::: Data in this exercise

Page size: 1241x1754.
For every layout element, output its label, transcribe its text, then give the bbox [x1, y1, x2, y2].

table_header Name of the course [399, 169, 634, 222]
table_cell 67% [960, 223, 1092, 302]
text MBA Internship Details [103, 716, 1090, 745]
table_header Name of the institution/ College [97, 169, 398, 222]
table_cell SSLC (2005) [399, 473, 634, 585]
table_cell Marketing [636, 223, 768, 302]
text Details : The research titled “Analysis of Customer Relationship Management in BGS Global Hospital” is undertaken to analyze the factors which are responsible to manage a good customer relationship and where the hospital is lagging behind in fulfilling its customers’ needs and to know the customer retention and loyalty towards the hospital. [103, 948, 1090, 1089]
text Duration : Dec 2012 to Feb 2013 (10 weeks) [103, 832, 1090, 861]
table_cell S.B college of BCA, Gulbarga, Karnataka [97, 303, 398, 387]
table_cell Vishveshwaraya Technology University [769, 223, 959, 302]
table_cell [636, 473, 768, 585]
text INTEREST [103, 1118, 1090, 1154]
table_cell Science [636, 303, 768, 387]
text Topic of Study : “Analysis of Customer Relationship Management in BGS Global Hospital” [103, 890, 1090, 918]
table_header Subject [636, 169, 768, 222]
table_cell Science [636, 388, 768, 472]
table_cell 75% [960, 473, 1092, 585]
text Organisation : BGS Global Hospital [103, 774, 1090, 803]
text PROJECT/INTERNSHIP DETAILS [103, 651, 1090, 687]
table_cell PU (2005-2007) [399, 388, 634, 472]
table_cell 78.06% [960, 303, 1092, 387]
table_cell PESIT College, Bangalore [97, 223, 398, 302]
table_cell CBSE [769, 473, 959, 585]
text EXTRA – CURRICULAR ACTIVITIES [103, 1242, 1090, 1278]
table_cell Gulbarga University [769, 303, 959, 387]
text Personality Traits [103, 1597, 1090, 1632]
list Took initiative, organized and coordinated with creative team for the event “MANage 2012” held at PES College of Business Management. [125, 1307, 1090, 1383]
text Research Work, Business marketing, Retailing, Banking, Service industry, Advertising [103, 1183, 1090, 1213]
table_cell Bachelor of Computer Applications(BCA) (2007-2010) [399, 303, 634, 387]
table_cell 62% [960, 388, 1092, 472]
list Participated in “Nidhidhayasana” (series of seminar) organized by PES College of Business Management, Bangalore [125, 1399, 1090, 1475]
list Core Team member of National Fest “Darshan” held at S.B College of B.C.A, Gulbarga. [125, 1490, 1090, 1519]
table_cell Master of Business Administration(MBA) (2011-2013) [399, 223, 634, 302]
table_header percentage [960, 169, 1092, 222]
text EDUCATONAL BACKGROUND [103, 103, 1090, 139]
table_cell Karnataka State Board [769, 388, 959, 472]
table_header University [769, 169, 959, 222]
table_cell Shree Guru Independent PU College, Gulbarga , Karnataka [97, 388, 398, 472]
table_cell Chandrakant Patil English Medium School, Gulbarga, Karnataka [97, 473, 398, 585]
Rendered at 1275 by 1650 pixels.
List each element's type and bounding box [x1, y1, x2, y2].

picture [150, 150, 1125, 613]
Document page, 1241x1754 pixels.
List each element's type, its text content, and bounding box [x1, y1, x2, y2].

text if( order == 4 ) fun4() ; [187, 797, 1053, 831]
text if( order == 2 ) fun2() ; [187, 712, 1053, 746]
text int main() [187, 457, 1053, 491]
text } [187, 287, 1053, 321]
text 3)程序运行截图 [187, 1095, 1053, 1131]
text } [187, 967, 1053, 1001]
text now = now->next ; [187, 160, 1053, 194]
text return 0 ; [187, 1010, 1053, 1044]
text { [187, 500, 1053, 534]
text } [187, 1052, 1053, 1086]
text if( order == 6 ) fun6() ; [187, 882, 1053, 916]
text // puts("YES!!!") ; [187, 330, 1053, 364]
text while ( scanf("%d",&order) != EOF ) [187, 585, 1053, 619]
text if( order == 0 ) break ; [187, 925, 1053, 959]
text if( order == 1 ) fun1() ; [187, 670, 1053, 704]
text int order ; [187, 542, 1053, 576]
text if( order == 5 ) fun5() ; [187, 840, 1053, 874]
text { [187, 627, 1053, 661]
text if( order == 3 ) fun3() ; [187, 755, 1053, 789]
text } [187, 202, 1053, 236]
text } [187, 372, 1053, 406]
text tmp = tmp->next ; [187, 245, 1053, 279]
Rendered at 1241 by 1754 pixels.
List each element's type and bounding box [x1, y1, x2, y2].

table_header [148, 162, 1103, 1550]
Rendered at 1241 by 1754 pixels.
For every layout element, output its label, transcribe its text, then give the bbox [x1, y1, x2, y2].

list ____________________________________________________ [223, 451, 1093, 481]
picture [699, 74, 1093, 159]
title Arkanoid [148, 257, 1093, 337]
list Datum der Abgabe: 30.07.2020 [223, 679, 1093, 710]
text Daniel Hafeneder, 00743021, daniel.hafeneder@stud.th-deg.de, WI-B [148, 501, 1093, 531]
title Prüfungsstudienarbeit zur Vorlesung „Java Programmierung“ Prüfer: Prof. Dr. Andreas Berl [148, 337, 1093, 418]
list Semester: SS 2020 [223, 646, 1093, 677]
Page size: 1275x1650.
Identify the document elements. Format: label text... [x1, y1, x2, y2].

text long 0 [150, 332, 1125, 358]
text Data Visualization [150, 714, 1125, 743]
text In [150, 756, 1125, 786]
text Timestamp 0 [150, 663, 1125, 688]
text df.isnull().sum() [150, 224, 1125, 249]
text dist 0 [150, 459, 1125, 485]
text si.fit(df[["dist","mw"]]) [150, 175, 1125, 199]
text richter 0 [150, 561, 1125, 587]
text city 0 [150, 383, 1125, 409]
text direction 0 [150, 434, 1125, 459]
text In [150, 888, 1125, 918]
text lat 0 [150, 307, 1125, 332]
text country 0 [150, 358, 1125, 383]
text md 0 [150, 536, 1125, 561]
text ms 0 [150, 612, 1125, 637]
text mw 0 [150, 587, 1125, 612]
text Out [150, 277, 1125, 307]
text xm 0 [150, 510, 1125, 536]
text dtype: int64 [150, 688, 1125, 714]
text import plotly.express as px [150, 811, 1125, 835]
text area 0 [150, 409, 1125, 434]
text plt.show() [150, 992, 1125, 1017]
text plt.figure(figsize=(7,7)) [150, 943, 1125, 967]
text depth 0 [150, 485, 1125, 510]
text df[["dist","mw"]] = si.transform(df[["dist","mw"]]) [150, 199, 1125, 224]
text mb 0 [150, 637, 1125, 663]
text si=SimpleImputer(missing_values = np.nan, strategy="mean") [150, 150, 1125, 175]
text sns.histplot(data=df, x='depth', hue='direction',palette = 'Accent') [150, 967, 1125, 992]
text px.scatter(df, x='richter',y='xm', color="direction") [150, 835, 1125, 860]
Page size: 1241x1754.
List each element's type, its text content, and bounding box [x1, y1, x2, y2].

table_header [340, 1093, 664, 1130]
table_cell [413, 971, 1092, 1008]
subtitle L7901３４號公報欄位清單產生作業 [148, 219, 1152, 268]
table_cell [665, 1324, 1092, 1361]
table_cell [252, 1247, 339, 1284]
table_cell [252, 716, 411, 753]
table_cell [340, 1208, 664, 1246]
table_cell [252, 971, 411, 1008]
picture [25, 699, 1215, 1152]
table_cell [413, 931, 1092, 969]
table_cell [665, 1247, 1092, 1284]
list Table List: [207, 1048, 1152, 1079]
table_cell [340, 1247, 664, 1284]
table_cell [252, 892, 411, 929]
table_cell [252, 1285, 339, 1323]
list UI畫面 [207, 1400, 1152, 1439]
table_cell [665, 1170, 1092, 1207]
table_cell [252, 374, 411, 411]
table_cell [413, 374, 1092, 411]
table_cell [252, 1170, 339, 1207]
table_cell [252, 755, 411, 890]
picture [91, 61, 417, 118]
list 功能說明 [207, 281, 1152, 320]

::::::

**Aim of the task**. Starting at the line that contains "table_cell [252, 892, 411, 929]", write out every line through the end of the entries, exactly and with nothing added.

**Reply**.
table_cell [252, 892, 411, 929]
table_cell [252, 1285, 339, 1323]
list UI畫面 [207, 1400, 1152, 1439]
table_cell [665, 1170, 1092, 1207]
table_cell [252, 374, 411, 411]
table_cell [413, 374, 1092, 411]
table_cell [252, 1170, 339, 1207]
table_cell [252, 755, 411, 890]
picture [91, 61, 417, 118]
list 功能說明 [207, 281, 1152, 320]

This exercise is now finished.